Schema of the neural processes underlying consciousness, from Christof Koch
Koch, now 62, has spent nearly a quarter of a century trying to explain why, say, the sun feels warm on your face. But after writing three books on consciousness, Koch says researchers are still far from knowing why it occurs, or even agreeing on what it is. But Koch hasn’t given up his search for a grand theory that could explain it all. In fact, he thinks consciousness could be explained by something called “integrated information theory,” which asserts that consciousness is a product of structures, like the brain, that can both store a large amount of information and have a critical density of interconnections between their parts.
Can a Machine have Consciousness?
The question of whether machines can have consciousness is not new, with proponents of strong artificial intelligence (strong AI) and weak AI having exchanged philosophical arguments for decades. To the philosopher John R. Searle machines with strong AI understand cognitive states. In contrast, weak AI assumes that machines do not have consciousness, mind and sentience but only simulate thought and understanding. Whereas, we know about human consciousness from the first-person perspective, artificial consciousness will only be accessible to us from the third-person perspective. Instead of guiding the computer in its learning process it is given the ability to interact with its environment and will then learn from these interactions. This so-called Seed-AI is by design capable of self-instructed learning and best understood by seeing it as the machine equivalent to a human baby. Both begin without any representation of the environment and itself but will then structure their inputs, formulate goals and improve themselves according to their goals and their perception of the world.
In a paper published by the journal ‘Science’ in October 2017, neuroscientists Stanislas Dehaene and colleagues make the case that consciousness is ‘computational’ and subsequently possible in machines. “Centuries of philosophical dualism have led us to consider consciousness as irreducible to physical interactions,” the researchers state. The empirical evidence of the study suggests that consciousness arises from nothing more than specific computations. In their study the scientists define consciousness as the combination of two different ways the brain processes information:
- Selecting information and making it available for computation, and
- the self-monitoring of these computations to give a subjective sense of certainty—in other words, self-awareness.
The computational requirements for consciousness, outlined by the neuroscientists, could be coded into computers. “We have reviewed the psychological and neural science of unconscious and conscious computations and outlined how they may inspire novel machine architectures. The most powerful artificial intelligence algorithms remain distinctly un-self-aware, but developments towards conscious thought processing are already happening.” If such progress continues to be made, the researchers conclude that a machine would behave as though it were conscious.

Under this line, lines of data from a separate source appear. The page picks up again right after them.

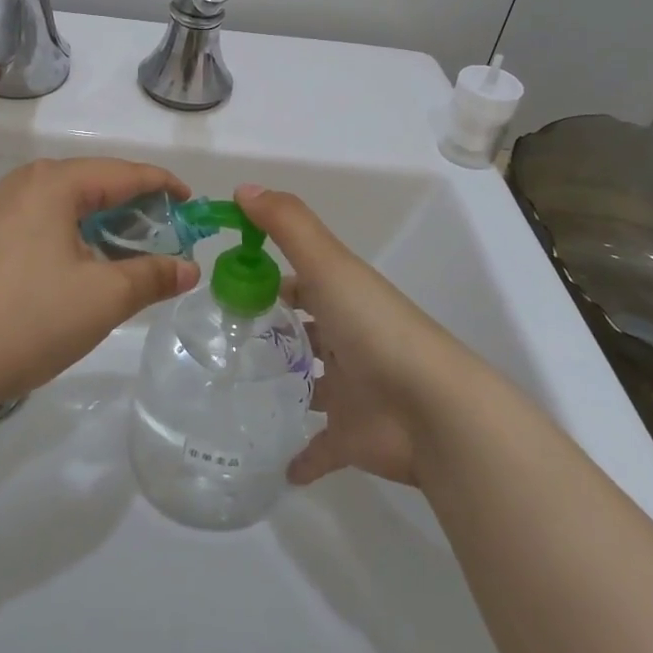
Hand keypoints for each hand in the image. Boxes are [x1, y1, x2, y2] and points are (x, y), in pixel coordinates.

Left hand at [0, 158, 199, 402]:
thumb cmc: (32, 316)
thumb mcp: (105, 297)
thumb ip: (153, 276)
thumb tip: (189, 269)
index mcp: (54, 182)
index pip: (123, 172)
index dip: (163, 186)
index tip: (193, 205)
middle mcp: (25, 184)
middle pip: (95, 184)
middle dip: (136, 208)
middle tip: (169, 235)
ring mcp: (1, 211)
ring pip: (69, 205)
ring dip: (106, 225)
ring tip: (134, 253)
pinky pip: (46, 223)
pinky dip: (77, 236)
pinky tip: (89, 265)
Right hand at [235, 184, 474, 487]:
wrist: (431, 410)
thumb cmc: (374, 328)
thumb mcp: (329, 265)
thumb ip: (287, 225)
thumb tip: (243, 188)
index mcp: (343, 299)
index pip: (301, 283)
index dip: (268, 279)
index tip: (225, 286)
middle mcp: (348, 341)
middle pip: (307, 331)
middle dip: (274, 332)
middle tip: (221, 340)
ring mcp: (351, 392)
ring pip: (313, 385)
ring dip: (286, 386)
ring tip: (233, 392)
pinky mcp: (350, 439)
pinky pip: (319, 449)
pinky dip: (300, 457)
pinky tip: (272, 463)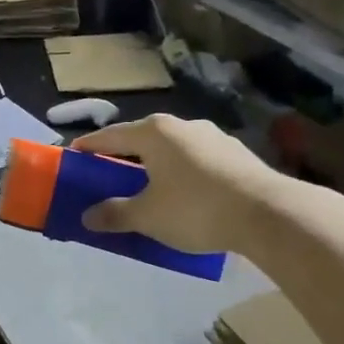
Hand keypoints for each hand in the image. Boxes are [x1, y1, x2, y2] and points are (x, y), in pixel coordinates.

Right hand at [74, 115, 291, 254]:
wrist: (268, 214)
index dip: (90, 146)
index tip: (75, 153)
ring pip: (174, 151)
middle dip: (125, 157)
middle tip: (110, 174)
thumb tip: (88, 217)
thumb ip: (115, 214)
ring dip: (157, 166)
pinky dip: (184, 175)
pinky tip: (187, 196)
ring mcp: (215, 138)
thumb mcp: (147, 216)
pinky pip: (198, 162)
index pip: (111, 136)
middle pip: (143, 140)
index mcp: (155, 133)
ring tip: (150, 187)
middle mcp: (184, 126)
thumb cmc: (195, 209)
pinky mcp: (238, 155)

Assuming this is correct, then neurophilosophy must be engaged to deal with the ethical issues of conscious machines. These machines are designed to solve specific problems. The vast capability of humans to associate and self-reflect across all facets of world-knowledge will differentiate human consciousness from machine consciousness. Combining both, to generate value in a societal context, represents a major challenge human must resolve within the coming decades. Well known Neuroscientist Henry Markram, Professor at the EPFL in Lausanne and founder and director of the Blue Brain Project makes the point, that theories about consciousness need to be verified by disproving the theory. In a coffee-brake discussion we had during the kick-off meeting of Switzerland’s new ‘Cognitive Valley’ AI-initiative a few days ago, we discussed the falsification theory of Sir Carl Popper, one of the 20th century’s most influential thinkers. “It is easy to come up with a theory about consciousness, to disprove it is much harder. So far, we have not reached this point”, Prof. Markram remarked.